Residents were warned not to drink the water on Saturday, after inspectors at the city’s water treatment plant detected the toxin known as microcystin. The toxin is produced by microcystis, a harmful blue-green algae; it causes skin rashes and may result in vomiting and liver damage if ingested. It has been known to kill dogs and other animals and boiling the water does not fix the problem; it only concentrates the toxin.

The current bloom of microcystis is concentrated in Maumee Bay in Lake Erie’s western basin, according to the National Oceanic and Atmospheric Administration (NOAA). A second, smaller bloom has appeared in Sandusky Bay.

The main cause for such algal blooms is an overload of phosphorus, which washes into lakes from commercial fertiliser used by farming operations as well as urban water-treatment centres. Hotter and longer summers also promote the spread of the blue-green scum.

The US government banned phosphorus in laundry detergents in 1988. That stopped the algal blooms for some time. But they came back to the Great Lakes in force in 2011 – forming a green scum that covered 5,000 square kilometres (1,900 sq miles) of water at its biggest extent – in the worst algal bloom in recorded history.

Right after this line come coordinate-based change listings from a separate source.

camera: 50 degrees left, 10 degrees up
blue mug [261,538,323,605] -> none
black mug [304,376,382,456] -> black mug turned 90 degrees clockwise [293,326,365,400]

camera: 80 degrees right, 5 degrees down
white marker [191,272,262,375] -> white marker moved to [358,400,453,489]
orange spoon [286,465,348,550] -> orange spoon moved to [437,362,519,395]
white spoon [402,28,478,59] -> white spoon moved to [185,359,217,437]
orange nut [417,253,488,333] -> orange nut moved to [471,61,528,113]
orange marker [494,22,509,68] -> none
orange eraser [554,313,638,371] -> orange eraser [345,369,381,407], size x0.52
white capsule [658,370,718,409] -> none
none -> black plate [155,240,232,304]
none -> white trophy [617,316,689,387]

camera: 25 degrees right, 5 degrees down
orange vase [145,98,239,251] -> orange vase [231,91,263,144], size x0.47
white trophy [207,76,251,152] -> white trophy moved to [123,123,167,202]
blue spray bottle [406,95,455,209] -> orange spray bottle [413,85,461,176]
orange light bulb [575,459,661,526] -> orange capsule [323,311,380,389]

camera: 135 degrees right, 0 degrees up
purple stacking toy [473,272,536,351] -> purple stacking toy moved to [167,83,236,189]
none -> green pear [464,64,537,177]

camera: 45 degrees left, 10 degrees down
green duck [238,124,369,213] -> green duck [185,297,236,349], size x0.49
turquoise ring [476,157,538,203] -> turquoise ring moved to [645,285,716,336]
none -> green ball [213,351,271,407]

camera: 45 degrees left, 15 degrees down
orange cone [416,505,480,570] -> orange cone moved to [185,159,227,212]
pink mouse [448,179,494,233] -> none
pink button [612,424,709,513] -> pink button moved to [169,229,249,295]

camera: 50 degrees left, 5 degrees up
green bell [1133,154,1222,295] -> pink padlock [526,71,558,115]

Scientists attribute the comeback in large part to changes in farming practices, including larger farms and different fertiliser practices, which send heavier loads of phosphorus into the lakes.

In the 1960s and 1970s, before the ban on phosphorus in laundry detergents, the main sources of phosphorus in Lake Erie were urban and industrial waste. Now it’s farming, which accounts for the vast majority of the phosphorus entering the lake through the Maumee River.

An Ohio state government task force found that Lake Erie received the most phosphorus of any of the Great Lakes – 44% of the total for all of the lakes. Two-thirds of that phosphorus came from crop land, with an average load of 1.43lbs per acre, the report found.

There is evidence also that a particular kind of fertiliser could be the main driver of the toxic algal blooms. Researchers from Heidelberg University say there has been a rise in dissolved reactive phosphorus, which is soluble in water and is more available to promote algal growth. The researchers found a decline in the other form of the nutrient, particulate phosphorus, over the same time period.

Circle of Blue, in a major research project on Lake Erie algal blooms, also found a potential link to a switch to no-till farming in nearby farms.

Lake Erie has also grown more susceptible to the algal blooms because of invasive species and climate change. Heavy rains in spring and early summer – a critical time for algal bloom formation – cause more phosphorus to enter the lake through agricultural runoff. Hotter temperatures then cause the blooms to spread.

The NOAA, which has been tracking harmful blooms, forecast a larger than average outbreak of toxic algae this year – although it was expected to fall short of the 2011 record.